The Securities and Exchange Board of India (SEBI) in an order delivered on January 24 cracked down on Coffee Day Enterprises Limited (CDEL), the parent company of the immensely popular coffee shop franchise, Cafe Coffee Day. The regulator imposed a penalty of Rs 26 crore on the company and has directed the company to appoint a reputed law firm, in consultation with NSE, to assist with the recovery of outstanding dues of Rs 3,424.25 crore.
The fraudulent diversion and mismanagement of funds within the company amounting to a whopping Rs 3,535 crore first came to light when VG Siddhartha, the chairman of the Coffee Day group, committed suicide in July 2019. He left behind a note addressing the Board of Directors that his team, auditors and senior management were “totally unaware” of all his transactions and that the law should hold only him accountable, as he had withheld the information from everybody, “including his family”.

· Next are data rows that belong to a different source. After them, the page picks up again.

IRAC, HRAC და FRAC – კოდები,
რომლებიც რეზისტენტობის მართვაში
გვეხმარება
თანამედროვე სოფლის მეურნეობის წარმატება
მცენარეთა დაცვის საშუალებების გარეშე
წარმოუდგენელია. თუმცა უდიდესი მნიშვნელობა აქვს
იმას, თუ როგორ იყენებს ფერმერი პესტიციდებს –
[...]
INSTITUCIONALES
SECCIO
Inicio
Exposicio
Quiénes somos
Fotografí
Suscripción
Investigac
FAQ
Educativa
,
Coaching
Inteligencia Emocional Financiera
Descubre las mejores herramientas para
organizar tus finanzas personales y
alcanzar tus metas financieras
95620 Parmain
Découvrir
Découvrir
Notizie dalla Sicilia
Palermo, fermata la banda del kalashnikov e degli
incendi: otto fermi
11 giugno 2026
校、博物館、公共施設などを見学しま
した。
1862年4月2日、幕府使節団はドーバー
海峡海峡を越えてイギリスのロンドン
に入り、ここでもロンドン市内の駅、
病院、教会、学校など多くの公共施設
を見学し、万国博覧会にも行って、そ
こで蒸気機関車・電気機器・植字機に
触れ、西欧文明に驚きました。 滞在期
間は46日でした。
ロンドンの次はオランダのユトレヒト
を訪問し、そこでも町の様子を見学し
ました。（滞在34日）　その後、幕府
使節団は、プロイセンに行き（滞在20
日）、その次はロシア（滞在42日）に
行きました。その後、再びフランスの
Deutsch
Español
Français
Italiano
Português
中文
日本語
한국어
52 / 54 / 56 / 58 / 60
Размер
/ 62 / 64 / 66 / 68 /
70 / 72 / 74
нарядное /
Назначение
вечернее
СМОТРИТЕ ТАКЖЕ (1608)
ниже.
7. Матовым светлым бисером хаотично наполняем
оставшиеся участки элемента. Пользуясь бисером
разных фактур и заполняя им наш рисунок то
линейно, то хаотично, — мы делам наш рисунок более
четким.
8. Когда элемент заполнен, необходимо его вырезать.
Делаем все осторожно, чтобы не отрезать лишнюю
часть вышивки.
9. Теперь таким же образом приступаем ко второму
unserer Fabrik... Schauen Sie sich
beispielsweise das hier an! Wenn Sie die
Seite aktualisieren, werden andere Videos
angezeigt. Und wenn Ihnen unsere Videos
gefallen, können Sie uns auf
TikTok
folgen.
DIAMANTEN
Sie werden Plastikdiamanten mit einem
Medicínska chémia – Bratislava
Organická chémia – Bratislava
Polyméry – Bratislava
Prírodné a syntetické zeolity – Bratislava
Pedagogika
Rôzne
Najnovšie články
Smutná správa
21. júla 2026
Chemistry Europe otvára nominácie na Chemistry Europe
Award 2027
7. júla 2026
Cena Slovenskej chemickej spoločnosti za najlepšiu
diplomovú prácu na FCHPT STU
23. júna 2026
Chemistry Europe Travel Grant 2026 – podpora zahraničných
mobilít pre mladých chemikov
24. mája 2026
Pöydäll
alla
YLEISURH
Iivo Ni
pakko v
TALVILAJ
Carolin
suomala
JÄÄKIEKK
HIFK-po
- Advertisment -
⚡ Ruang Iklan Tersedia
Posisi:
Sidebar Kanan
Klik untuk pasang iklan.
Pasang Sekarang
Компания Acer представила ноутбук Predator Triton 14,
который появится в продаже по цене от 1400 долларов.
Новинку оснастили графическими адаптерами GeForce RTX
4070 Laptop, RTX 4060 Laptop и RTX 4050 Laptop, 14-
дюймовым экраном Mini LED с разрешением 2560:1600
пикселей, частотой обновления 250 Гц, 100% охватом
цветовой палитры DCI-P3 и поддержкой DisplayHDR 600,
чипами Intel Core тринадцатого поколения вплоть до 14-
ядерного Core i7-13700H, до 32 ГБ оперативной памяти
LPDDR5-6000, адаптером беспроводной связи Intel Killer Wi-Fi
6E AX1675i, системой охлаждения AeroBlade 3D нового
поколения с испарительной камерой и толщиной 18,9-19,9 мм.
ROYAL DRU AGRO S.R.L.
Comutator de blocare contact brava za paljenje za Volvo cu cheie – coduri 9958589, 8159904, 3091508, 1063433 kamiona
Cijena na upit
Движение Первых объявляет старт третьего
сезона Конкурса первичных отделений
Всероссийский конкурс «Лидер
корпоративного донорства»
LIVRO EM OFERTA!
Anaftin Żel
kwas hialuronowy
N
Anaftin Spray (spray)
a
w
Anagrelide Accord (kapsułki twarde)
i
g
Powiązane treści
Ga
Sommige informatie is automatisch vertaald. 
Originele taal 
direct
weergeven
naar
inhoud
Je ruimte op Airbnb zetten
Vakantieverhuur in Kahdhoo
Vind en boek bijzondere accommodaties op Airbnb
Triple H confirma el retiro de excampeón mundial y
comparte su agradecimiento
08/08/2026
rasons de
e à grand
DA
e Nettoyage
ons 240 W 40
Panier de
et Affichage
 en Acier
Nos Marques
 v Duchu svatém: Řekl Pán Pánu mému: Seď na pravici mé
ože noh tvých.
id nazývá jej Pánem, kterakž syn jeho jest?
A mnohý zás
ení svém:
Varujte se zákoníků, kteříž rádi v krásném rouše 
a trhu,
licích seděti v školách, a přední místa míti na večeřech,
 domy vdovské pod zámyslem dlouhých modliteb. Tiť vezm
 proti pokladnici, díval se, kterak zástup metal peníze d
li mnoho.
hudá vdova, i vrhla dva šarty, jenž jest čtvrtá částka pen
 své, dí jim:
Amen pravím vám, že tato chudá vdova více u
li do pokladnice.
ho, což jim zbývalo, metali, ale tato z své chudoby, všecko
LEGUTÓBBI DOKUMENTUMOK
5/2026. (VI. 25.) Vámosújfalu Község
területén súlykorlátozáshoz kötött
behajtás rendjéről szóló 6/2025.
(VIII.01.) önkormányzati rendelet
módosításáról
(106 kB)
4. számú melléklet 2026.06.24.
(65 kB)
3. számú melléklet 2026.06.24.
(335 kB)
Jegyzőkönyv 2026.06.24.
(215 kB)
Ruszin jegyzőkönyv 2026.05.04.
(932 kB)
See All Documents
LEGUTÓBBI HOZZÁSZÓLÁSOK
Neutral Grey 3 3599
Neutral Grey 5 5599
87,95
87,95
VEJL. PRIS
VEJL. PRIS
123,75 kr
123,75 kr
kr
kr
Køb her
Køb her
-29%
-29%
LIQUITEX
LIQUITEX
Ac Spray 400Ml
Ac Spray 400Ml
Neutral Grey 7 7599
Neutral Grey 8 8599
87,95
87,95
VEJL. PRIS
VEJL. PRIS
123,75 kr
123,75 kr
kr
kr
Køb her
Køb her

At the heart of the corporate governance fiasco is the diversion of Rs 3,535 crore from seven subsidiaries of CDEL to Mysore Amalgamated Coffee Estates Limited (MACEL), a company that is connected to CDEL.
Whole Time Member Ashwani Bhatia imposed a penalty of Rs 25 crore under section 15HA and Rs 1 crore under section 15HB of the SEBI Act, 1992. The first section deals with fraudulent and unfair trade practices relating to securities, whereas the second section chalks out provisions for the imposition of penalties.